Stratification sociale et inégalités

3. La mobilité sociale

3.3. La mobilité sociale et l'éducation

Documents associés - Textes de référence

Le modèle de l'inégalité des chances


Boudon, Raymond (1973), L’inégalité des chances, Paris, A. Colin, p. 211-218


1. L'inégalité des chances devant l'enseignement résulte principalement de la stratification sociale elle-même.
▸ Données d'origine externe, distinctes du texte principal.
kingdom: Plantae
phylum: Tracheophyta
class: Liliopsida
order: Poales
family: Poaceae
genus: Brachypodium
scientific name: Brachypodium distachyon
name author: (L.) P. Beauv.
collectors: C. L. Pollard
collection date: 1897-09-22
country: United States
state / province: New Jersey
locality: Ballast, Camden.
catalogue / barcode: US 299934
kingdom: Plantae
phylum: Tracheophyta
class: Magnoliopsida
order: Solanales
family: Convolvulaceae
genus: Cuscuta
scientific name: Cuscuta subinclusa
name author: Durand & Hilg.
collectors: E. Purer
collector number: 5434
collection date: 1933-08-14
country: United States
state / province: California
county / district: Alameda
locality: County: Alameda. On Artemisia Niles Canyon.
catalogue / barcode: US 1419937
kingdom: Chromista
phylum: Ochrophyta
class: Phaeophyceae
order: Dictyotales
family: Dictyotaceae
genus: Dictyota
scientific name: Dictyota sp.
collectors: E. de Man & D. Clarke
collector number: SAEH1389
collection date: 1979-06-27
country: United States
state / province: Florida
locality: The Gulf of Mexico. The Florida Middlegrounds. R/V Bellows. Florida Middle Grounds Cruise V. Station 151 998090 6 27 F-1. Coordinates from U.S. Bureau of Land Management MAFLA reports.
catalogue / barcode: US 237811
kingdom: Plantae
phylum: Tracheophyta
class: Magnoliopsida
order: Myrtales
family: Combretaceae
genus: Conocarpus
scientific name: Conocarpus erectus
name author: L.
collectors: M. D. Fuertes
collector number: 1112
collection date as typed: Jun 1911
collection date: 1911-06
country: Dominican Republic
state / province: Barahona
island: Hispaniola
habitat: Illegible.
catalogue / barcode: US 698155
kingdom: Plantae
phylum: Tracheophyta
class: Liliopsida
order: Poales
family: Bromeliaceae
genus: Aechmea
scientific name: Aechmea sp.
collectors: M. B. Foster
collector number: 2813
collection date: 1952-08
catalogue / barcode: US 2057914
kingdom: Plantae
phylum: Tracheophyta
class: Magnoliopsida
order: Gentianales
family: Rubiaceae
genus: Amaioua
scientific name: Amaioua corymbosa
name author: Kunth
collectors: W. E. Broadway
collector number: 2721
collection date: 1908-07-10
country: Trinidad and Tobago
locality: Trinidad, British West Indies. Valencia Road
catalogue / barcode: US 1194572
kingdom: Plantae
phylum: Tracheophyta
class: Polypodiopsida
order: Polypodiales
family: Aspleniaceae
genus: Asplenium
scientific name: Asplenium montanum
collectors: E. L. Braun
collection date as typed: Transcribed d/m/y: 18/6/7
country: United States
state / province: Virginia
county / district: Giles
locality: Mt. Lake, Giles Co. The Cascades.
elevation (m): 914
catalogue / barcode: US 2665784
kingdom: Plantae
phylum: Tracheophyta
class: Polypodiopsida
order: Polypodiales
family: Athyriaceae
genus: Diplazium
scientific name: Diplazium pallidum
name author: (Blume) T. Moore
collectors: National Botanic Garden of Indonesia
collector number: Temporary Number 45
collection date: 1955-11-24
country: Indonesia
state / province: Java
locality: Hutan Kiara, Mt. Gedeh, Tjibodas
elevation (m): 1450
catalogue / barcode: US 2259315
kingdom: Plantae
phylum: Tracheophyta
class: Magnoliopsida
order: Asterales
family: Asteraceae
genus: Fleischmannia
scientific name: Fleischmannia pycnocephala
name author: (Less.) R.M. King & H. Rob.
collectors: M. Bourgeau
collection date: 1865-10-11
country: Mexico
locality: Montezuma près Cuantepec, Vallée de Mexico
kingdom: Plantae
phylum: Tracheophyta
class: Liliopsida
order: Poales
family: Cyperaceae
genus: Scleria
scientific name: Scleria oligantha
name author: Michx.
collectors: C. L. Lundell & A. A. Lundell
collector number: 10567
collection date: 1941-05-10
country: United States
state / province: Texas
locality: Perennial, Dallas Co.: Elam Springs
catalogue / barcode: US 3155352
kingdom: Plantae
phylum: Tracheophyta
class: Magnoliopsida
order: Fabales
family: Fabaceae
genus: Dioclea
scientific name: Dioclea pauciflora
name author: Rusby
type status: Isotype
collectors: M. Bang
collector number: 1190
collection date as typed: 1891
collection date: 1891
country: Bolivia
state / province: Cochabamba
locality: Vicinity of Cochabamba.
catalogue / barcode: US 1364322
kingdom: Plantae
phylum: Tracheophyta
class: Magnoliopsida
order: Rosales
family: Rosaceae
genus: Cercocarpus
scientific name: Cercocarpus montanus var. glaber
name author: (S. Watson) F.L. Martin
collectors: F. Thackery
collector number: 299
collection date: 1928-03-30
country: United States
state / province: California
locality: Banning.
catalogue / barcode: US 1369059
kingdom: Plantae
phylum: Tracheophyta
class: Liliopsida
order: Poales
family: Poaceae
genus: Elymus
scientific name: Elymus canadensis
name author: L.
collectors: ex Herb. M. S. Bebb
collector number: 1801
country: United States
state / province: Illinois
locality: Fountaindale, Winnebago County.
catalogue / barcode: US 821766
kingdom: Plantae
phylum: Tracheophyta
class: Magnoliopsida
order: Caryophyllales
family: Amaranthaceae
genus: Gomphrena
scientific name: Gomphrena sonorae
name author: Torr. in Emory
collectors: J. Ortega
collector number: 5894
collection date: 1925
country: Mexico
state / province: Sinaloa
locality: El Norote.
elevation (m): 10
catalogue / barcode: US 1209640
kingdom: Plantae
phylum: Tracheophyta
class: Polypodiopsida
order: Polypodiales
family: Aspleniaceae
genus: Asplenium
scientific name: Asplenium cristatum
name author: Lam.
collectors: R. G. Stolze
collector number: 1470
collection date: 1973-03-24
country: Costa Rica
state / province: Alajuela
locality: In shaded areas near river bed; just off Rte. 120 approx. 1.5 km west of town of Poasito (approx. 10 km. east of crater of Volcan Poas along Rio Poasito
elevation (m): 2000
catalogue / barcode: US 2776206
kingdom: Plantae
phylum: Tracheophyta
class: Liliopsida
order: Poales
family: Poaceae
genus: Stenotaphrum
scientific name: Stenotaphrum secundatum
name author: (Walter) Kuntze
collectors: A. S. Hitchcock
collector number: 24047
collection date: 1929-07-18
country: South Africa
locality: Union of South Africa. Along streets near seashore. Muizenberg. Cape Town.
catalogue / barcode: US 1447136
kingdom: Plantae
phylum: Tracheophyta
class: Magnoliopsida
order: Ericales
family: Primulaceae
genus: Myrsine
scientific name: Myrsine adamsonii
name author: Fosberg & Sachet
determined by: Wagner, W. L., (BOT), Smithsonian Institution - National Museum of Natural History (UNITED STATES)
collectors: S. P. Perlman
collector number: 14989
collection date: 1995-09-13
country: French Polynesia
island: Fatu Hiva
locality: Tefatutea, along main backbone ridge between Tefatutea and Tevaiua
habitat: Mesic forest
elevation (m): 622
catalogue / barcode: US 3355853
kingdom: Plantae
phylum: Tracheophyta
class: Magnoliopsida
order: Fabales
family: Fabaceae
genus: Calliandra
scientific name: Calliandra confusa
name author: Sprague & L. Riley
L'existence de positions sociales distinctes entraîne l'existence de systèmes d'attentes et de décision distincts dont les effets sur l'inégalité des chances devant l'enseignement sont multiplicatifs.

2. Les différences dans la qualité de l'héritage culturel en fonction de la classe sociale n'expliquent que dans une mesure très limitée l'inégalité des chances devant l'enseignement. Elles expliquent les différences dans la réussite scolaire en fonction de l'origine sociale au jeune âge. Par contre, elles n'expliquent guère les disparités du niveau scolaire en fonction de l'origine sociale.

3. Il résulte de ce qui précède que des réformes pédagogiques visant à compenser les disparités culturelles dues au milieu familial ne peuvent atténuer les inégalités devant l'enseignement que de manière modérée.

4. La plupart des sociétés industrielles sont caractérisées par une diminution lente mais incontestable de l'inégalité des chances devant l'enseignement. Toutefois, puisque ces inégalités résultent essentiellement de l'existence de strates hiérarchisées dans les sociétés, une égalité complète des chances devant l'enseignement n'est probablement pas réalisable et ne peut être qu'une notion limite. Cette égalité ne pourrait être réalisée que dans une société ayant réussi à abolir le phénomène de la stratification sociale.
Mais on peut attendre de l'atténuation la rigidité du système de stratification (l'atténuation des inégalités sociales et particulièrement économiques) une atténuation de l'inégalité des chances scolaires. Sans doute même une "politique de l'inégalité des chances" (Miller) passe-t-elle principalement par la réduction des inégalités sociales.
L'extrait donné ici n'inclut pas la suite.